### What the exercise asks
Give back the line below containing "Point to the placemat. In pixels." and every later line, exactly.

### Records to process
● ● ● ● ●

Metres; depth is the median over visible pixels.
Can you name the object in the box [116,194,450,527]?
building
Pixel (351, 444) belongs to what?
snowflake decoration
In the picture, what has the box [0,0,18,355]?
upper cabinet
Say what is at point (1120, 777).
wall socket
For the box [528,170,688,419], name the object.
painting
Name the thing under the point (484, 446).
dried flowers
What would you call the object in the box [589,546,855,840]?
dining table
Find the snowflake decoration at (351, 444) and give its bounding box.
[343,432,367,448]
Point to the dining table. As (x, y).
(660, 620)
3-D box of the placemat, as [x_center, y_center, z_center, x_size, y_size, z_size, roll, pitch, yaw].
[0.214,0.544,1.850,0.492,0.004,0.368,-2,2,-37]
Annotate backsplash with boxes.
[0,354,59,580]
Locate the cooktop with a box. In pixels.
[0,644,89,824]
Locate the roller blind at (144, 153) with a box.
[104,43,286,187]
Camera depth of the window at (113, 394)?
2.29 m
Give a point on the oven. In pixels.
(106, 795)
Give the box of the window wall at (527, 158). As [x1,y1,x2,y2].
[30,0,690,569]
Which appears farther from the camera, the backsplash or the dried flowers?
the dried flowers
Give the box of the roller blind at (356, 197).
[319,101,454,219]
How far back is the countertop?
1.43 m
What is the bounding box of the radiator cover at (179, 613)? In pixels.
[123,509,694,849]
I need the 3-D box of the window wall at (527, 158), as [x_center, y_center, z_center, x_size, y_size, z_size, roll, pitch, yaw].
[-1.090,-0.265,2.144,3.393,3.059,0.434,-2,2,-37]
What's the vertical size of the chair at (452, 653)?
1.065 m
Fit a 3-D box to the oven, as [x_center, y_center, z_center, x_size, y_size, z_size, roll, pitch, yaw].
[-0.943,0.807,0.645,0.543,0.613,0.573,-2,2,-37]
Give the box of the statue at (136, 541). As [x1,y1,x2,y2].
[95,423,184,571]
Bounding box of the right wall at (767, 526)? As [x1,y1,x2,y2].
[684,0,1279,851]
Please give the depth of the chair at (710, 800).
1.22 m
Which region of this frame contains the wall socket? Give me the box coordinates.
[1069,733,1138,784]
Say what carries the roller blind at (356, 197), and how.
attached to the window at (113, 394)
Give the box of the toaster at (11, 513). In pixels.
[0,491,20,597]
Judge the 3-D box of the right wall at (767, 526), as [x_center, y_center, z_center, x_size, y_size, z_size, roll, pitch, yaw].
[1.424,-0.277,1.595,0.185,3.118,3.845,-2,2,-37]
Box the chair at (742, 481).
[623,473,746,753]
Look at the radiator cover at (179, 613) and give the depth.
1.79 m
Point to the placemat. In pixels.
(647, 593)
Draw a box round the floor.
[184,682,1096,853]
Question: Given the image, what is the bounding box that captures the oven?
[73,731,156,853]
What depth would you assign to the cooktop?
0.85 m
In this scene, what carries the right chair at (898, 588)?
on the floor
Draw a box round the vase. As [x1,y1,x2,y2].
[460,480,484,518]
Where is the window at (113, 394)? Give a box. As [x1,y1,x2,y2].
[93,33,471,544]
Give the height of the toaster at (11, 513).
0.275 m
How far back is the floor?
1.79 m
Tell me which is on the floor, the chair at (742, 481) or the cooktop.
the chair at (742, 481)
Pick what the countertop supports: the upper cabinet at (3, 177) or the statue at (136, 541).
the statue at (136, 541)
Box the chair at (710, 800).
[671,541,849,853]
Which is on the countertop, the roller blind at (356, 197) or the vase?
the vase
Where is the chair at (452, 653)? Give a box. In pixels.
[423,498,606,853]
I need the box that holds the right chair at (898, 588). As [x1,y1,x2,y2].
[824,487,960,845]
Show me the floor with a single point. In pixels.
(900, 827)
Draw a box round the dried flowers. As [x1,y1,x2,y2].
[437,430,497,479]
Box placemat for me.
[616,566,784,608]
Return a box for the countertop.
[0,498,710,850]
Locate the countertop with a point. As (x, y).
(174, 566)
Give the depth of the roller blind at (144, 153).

● ● ● ● ●

### Result
Point to the placemat. In pixels.
(647, 593)
Draw a box round the floor.
[184,682,1096,853]
Question: Given the image, what is the bounding box that captures the oven?
[73,731,156,853]
What depth would you assign to the cooktop?
0.85 m
In this scene, what carries the right chair at (898, 588)?
on the floor
Draw a box round the vase. As [x1,y1,x2,y2].
[460,480,484,518]
Where is the window at (113, 394)? Give a box. As [x1,y1,x2,y2].
[93,33,471,544]
Give the height of the toaster at (11, 513).
0.275 m
How far back is the floor?
1.79 m
Tell me which is on the floor, the chair at (742, 481) or the cooktop.
the chair at (742, 481)
Pick what the countertop supports: the upper cabinet at (3, 177) or the statue at (136, 541).
the statue at (136, 541)
Box the chair at (710, 800).
[671,541,849,853]
Which is on the countertop, the roller blind at (356, 197) or the vase?
the vase
Where is the chair at (452, 653)? Give a box. In pixels.
[423,498,606,853]
I need the box that holds the right chair at (898, 588). As [x1,y1,x2,y2].
[824,487,960,845]
Show me the floor with a single point. In pixels.
(900, 827)
Draw a box round the dried flowers. As [x1,y1,x2,y2].
[437,430,497,479]
Box placemat for me.
[616,566,784,608]
Return a box for the countertop.
[0,498,710,850]
Locate the countertop with a point. As (x, y).
(174, 566)
Give the depth of the roller blind at (144, 153).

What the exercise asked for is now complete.